Studio album by Andrea Marcovicci
- Released: 1992
- Genre: Cabaret
- Label: DRG

= What Is Love? (Andrea Marcovicci album) =

What is Love? is a 1992 cabaret album by Andrea Marcovicci. It was issued as part of a Cabaret series by DRG Records. Marcovicci is accompanied by Glenn Mehrback at the piano.

==Track listing==
What Is Love? includes the following tracks.

> _Information shown_:

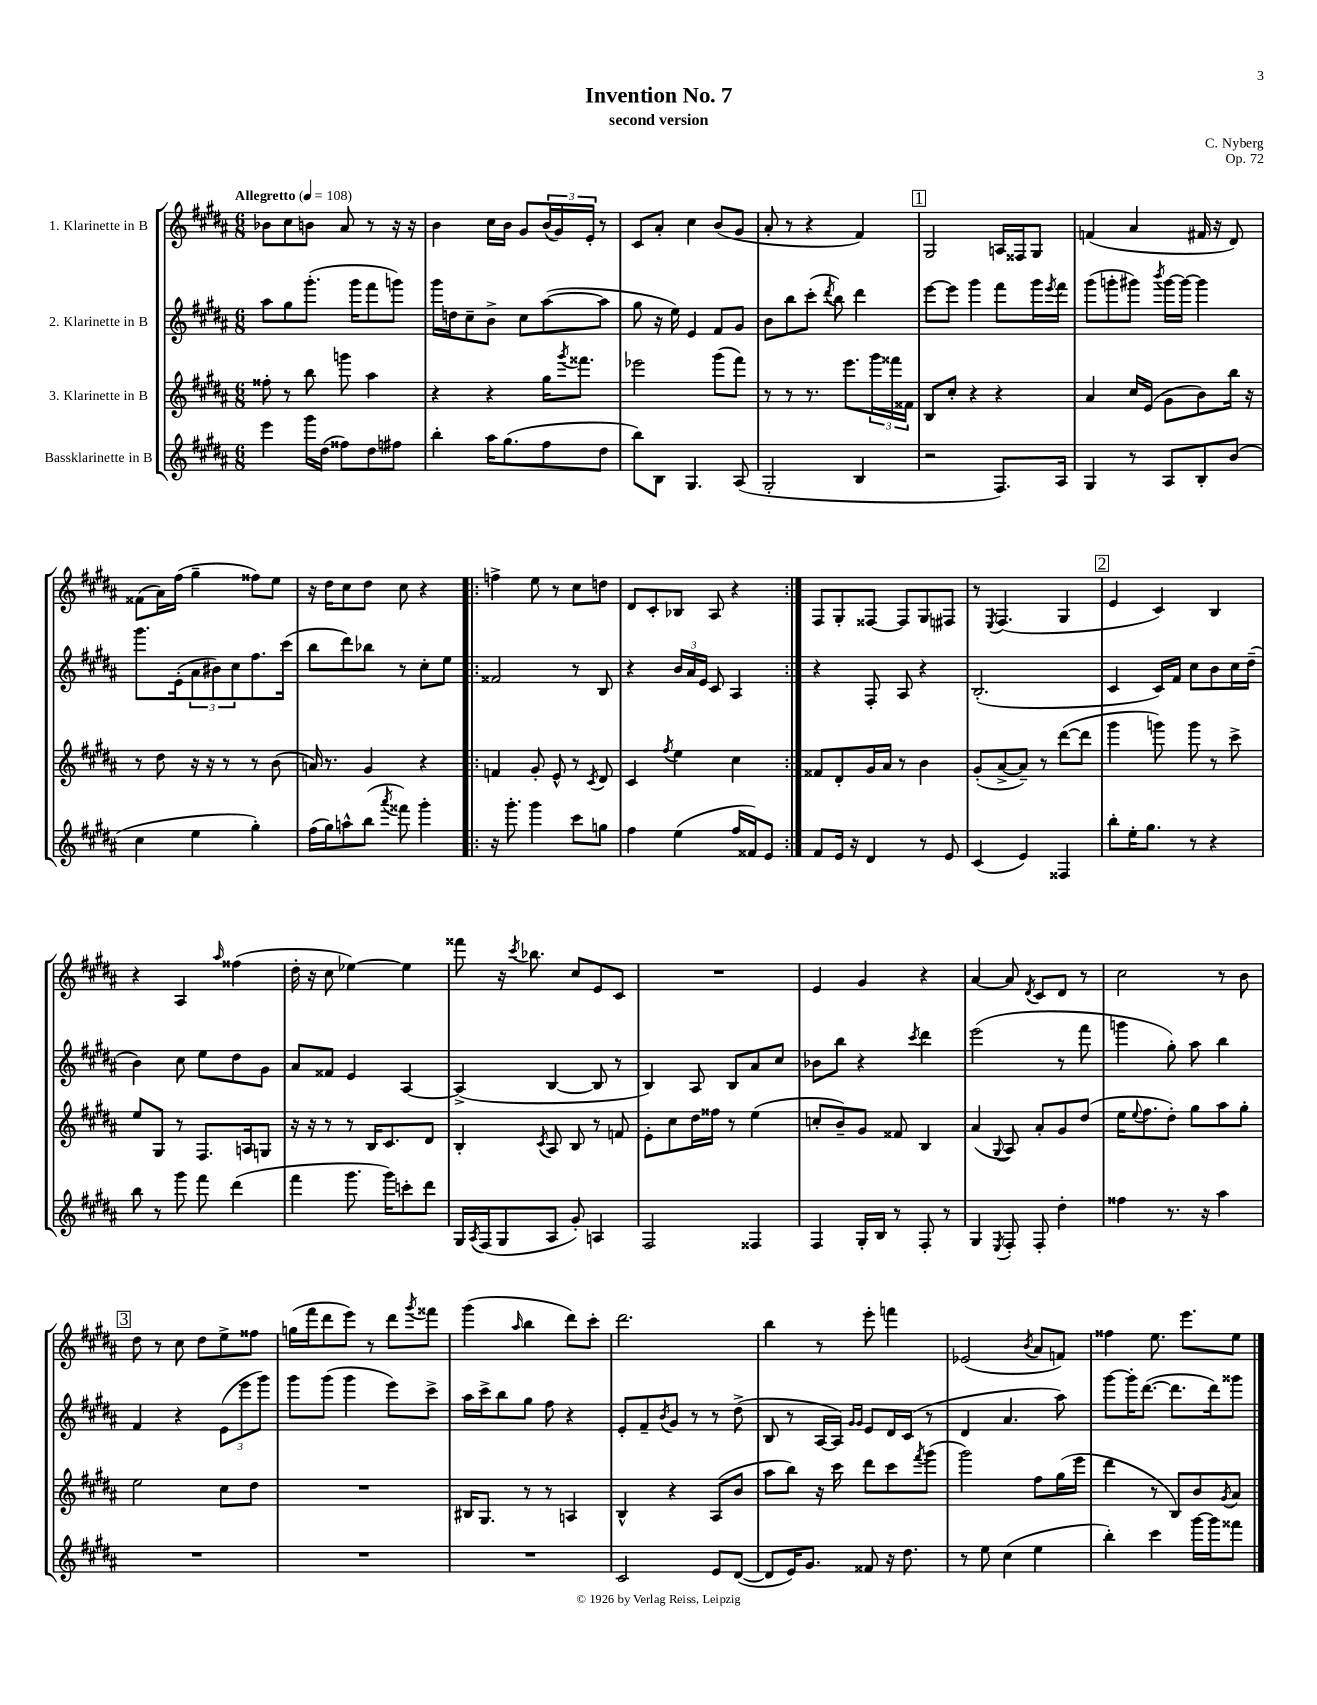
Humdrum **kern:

> _What is being asked_:
Answer these questions about the album entry:
(a) Which label released the album?
(b) What genre is the album listed under?
(c) Who accompanies Andrea Marcovicci at the piano?
Answer using only the album entry.

> _Answer_:
(a) DRG
(b) Cabaret
(c) Glenn Mehrback